INSTRUCTION A:
Copy the passage of the context-reduction guide starting with "We need a long" and going on through "measure the result.".

TEXT BLOCK:
━━━━━━
Reducing context

before calling an expensive model

INDEX

  1. Introduction
  2. Requirements
  3. The problem
  4. Solution 1: clean noise before prompting
  5. Solution 2: operational summary
  6. Solution 3: compress memory with Caveman
  7. Solution 4: task-specific templates
  8. Solution 5: measure and decide
  9. Extras
  10. Full workflow

1. Introduction

Saving tokens is not only about shorter prompts. The biggest saving often happens before the prompt: not sending junk to the model.

In this lab we clean repeated text, create operational summaries, compress repeated project memory and only send the expensive model what it really needs.

2. Requirements

We need a long text, a clear target, a local cleanup step, a paid model for the final answer and a way to measure tokens before and after.

3. The problem

We will separate useful information from noise, create a smaller input, compress repeated memory when relevant and measure the result.
━━━━━━
DATA SUPPLIED:

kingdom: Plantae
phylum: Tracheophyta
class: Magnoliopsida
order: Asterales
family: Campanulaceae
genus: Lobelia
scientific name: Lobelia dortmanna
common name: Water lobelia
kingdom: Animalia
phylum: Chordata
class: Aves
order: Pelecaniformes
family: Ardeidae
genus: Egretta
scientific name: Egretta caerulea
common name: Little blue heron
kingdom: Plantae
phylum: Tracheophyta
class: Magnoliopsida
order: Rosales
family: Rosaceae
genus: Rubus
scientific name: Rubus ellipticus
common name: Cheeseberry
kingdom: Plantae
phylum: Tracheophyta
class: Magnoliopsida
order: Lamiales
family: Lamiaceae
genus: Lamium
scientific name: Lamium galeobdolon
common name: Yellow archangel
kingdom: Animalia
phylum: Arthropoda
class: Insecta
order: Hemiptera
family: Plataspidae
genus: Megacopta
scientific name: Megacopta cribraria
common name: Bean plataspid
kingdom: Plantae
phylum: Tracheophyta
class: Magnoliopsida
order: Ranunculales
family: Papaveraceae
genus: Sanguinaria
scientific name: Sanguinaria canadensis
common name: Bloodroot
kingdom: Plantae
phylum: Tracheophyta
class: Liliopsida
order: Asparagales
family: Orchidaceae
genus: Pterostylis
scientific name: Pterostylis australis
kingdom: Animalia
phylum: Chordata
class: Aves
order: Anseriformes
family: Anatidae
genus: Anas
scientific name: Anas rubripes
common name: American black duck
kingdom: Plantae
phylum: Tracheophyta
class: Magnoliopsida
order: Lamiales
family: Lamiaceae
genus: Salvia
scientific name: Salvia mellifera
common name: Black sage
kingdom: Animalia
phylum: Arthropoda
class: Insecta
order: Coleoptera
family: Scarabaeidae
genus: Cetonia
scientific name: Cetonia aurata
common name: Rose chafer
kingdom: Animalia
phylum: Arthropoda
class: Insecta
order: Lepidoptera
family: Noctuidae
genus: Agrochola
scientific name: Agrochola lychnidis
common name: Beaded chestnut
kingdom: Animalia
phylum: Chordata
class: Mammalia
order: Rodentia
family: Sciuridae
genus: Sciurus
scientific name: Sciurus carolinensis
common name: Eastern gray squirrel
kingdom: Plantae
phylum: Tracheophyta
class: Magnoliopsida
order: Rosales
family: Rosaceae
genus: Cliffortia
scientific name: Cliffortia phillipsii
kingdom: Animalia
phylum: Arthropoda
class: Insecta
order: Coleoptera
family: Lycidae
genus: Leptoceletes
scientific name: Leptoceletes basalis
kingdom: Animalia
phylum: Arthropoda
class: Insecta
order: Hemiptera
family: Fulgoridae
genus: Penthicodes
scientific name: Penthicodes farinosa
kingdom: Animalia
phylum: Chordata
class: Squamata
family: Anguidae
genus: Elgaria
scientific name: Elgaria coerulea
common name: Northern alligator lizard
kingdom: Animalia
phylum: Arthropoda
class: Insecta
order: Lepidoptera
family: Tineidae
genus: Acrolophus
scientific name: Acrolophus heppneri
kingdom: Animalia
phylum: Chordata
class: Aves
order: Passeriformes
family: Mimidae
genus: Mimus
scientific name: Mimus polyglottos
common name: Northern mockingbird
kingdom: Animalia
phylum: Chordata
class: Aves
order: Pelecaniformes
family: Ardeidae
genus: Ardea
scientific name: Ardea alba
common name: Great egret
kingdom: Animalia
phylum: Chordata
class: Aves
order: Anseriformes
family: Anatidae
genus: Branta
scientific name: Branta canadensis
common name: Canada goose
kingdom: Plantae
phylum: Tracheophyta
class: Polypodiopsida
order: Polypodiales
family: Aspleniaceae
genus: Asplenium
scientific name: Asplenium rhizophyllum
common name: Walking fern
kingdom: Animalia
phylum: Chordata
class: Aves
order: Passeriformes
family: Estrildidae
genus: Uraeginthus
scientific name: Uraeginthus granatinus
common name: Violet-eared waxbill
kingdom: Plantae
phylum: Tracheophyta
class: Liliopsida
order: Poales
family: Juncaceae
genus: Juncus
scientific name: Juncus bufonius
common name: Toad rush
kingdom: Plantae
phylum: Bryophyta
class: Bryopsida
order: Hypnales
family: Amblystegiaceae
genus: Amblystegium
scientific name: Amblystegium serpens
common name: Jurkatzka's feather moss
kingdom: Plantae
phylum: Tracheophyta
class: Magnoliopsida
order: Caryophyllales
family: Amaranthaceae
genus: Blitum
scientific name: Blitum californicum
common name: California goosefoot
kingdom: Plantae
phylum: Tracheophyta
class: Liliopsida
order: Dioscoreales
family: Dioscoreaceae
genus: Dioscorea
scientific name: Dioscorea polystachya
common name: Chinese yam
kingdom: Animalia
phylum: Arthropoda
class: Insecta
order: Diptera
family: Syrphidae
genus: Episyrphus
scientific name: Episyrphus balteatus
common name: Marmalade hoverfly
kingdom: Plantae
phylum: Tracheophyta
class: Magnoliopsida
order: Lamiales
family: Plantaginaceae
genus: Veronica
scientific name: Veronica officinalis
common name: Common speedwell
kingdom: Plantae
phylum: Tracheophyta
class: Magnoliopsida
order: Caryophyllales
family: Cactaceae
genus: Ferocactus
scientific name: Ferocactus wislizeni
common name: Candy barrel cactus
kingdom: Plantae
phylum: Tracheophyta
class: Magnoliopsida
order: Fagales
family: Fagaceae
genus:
━━━━━━
INSTRUCTION B:
Which lines of the records run from the line with "common name: Canada goose" through the line with "family: Estrildidae"? Repeat only those lines, both end lines included.

WORKED SOLUTION A:
We need a long text, a clear target, a local cleanup step, a paid model for the final answer and a way to measure tokens before and after.

3. The problem

We will separate useful information from noise, create a smaller input, compress repeated memory when relevant and measure the result.

WORKED SOLUTION B:
common name: Canada goose
kingdom: Plantae
phylum: Tracheophyta
class: Polypodiopsida
order: Polypodiales
family: Aspleniaceae
genus: Asplenium
scientific name: Asplenium rhizophyllum
common name: Walking fern
kingdom: Animalia
phylum: Chordata
class: Aves
order: Passeriformes
family: Estrildidae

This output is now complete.